A complete set of eigenvectors always has n linearly independent members. However, this is not a proof that to each eigenvalue there exists one and only one eigenvector. Consider the equation for an eigenvector:$$A\bold{x}=\lambda \bold{x}$$. Now, clearly $c\bold{x}$ where c is in |R, is an eigenvector also. Thus, to each eigenvalue, there exist infinitely many eigenvectors (corresponding to the mulitiplication by a constant).

 

[HallsofIvy]

A "complete set of eigenvectors", for a linear transformation A, is a basis for the vector space consisting of eigenvectors of A. If A is written as a matrix in terms of that basis, it is diagonal with its eigenvalues on the main diagonal and 0s elsewhere.

 

[Sojourner01]

This is beyond the rigorousness of this assignment, as far as I can see.

However, this is not a proof that to each eigenvalue there exists one and only one eigenvector. Consider the equation for an eigenvector: [...] where c is in |R, is an eigenvector also. Thus, to each eigenvalue, there exist infinitely many eigenvectors (corresponding to the mulitiplication by a constant).

This is clear; but since it's already been said that:

So v and c*v aren't really 'different' eigenvectors (they are linearly dependent).

...Is it true that each eigenvalue will only have one of these sets of eigenvectors i.e. a group of infinitely many, as cristo described, all of the form (real number) * (some matrix) ? That is, each eigenvalue will not correspond to more than one linearly independent eigenvector?

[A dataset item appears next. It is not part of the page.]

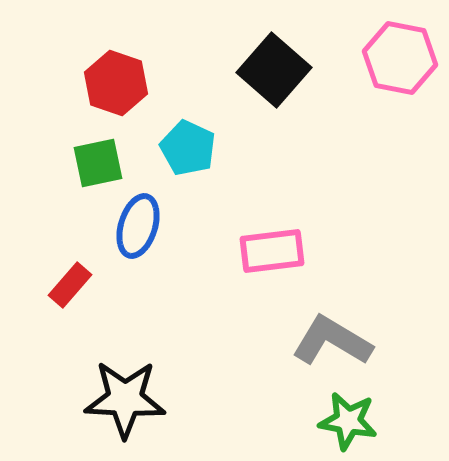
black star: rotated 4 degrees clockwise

I'm basically trying to satisfy the question asked: "prove that these do not form a complete set" without invoking the messy column vector proof I stated in my first post. Is the assertion above sufficient to do that for a fairly lenient marker unconcerned with the mathematical ins and outs?

 

[cristo]

That is, each eigenvalue will not correspond to more than one linearly independent eigenvector?

That's correct.

I'm basically trying to satisfy the question asked: "prove that these do not form a complete set" without invoking the messy column vector proof I stated in my first post. Is the assertion above sufficient to do that for a fairly lenient marker unconcerned with the mathematical ins and outs?

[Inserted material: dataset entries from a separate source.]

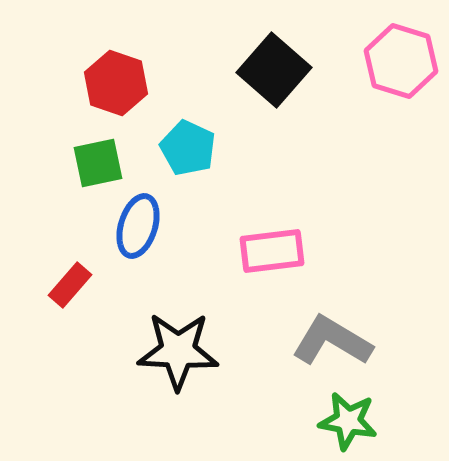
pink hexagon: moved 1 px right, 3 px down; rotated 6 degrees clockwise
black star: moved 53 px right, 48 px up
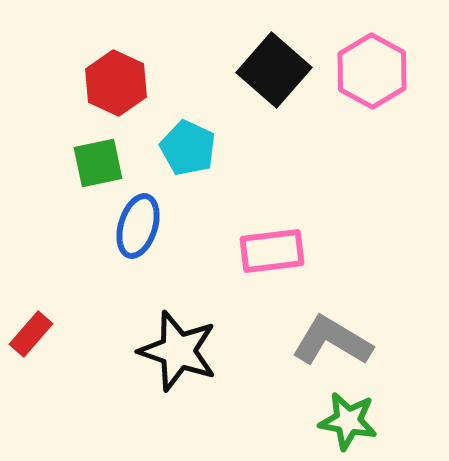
pink hexagon: moved 29 px left, 10 px down; rotated 12 degrees clockwise
red hexagon: rotated 6 degrees clockwise
red rectangle: moved 39 px left, 49 px down
black star: rotated 16 degrees clockwise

Take your set of evectors to be one evector corresponding to each evalue. Then, to show that the set is not complete, find an arbitrary vector that cannot be expressed as linear combination of these evectors. (i.e. show that this set of linearly independent evectors does not form a basis for the vector space).

 

[Sojourner01]

Aha. when you explain it like that, it becomes blindingly obvious what the equation is trying to express. I'm imagining it as showing that the unsymmetric matrix doesn't define a full coordinate system for its vectors to exist in and thus is not 'complete'. Is this a reasonable ontology for the situatin, or am I somewhat off the mark?

 

[Dick]

Sort of. If you are not too fussy about the use of words like 'coordinate system'. The matrix has a characteristic equation having 0 as a double root indicating that there might be two independent evectors associated with it. In fact there is only one. So the eigenvectors don't span the whole space.